Parallèlement à son étude des troubles psychopathologiques, Freud examine également les éléments de la vie quotidienne de tout un chacun, témoignant d'une activité plus ou moins consciente et qui, selon lui, révèle une part des pensées et désirs de l'homme "normal". L'humour, les rêves, les actes manqués : autant de phénomènes qui, bien qu'ils aient leur terrain d'expression dans le conscient, prennent vraisemblablement racine dans l'inconscient, établissant un pont entre ces deux mondes, qui nous renseigne sur la profondeur et la nature des pensées intimes et parfois même, ignorées.


C'est avec l'étude de ces phénomènes que Freud entend argumenter l'utilité de la psychanalyse non seulement dans le cadre psychopathologique, mais en fait, également, au quotidien. Pour quelle raison, principalement? Parce que ces phénomènes démontrent que l'inconscient joue un rôle majeur dans la vie de tous les jours : il n'est pas seulement le lieu originel de conflits pouvant donner naissance aux troubles mentaux, il est également, et prioritairement, le lieu ou l'on trouve les pensées et désirs véritables, les motivations de chacun, et par conséquent, il influence la vie quotidienne parce qu'il contient la vie psychique "brute" de l'individu, sur laquelle les contraintes internes et externes vont s'appliquer afin de transformer cette vie psychique pour qu'elle s'adapte à la réalité, et devienne  l'identité de l'individu : "ce que l'on voit et ce que l'on sait d'un individu". L'inconscient est donc toujours là, il forme la matière brute de l'identité, il est constamment actif, et nous y sommes tous soumis.

C'est dans cette idée que Freud se lance à travers deux ouvrages écrits en 1900 et 1901, sur l'interprétation des rêves. Les idées à retenir de son travail sont les suivantes : 

Le rêve est la voie royale vers l'inconscient : le rêve est le fruit de l'inconscient, qui ne subit que peu de transformations, comparés aux pensées et désirs conscients. Dans sa forme, il est bien plus proche de ce qui constitue l'inconscient. A ce titre, les rêves sont de parfaits révélateurs de l'activité inconsciente, quand bien même ils pourraient sembler étranges ou contre-nature.

Il y'a quand même une censure dans les rêves : au départ de la vie, et chez les jeunes enfants, les rêves expriment assez clairement les désirs et les angoisses, mais avec le développement du Moi et des interdits, certaines censures se mettent en place, et l'enfant plus âgés, aussi bien que l'adulte, produits des rêves plus étranges et plus "acceptables". Les censures sont plus fortes dès que l'on se réveille, puisque le système psychique éveillé met immédiatement en place les moyens "d'oublier" les éléments perturbants. Par conséquent on ne se souvient généralement des rêves, que de ce qui leur est "acceptable".

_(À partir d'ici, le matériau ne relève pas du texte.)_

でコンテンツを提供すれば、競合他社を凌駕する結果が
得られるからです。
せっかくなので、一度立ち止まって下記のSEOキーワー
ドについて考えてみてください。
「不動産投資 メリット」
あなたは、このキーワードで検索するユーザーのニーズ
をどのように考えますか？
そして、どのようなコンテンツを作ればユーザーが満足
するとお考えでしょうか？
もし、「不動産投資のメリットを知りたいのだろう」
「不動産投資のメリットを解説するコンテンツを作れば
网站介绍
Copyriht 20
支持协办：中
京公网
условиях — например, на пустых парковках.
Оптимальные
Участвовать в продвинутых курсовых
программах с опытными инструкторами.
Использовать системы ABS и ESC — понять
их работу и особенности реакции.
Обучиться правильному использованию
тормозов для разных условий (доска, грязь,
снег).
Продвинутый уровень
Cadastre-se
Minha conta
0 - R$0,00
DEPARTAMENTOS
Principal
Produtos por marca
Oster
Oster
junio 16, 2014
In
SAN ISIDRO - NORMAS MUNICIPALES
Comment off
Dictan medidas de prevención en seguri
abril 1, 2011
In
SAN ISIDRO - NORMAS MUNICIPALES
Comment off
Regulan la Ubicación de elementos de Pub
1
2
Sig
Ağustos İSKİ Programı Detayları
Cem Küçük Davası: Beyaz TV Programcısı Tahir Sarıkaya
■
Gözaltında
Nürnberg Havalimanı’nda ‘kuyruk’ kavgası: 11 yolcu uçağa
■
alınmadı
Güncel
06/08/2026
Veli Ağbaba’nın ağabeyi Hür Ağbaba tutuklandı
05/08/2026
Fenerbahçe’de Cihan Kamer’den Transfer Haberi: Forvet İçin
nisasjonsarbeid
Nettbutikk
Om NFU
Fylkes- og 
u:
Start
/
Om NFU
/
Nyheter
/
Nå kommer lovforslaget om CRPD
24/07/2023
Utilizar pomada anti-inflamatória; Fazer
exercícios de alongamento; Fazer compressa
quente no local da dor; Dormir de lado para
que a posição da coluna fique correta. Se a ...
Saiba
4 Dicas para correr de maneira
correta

Le Moi est le garant du sommeil. En fait, un rêve pour lequel la censure ne parvient pas à faire son travail correctement, finit par réveiller le dormeur. Le Moi et la censure se voient ainsi assignés le rôle de garant du sommeil.

Le travail du patient et de l'analyste consistera donc à contourner ces censures. Dans l'interprétation des rêves, l'analyste et le patient seront amenés à évoquer toutes les étrangetés du rêves, et selon la règle de l'association-libre, le patient devra exprimer tout ce à quoi ces éléments le font penser.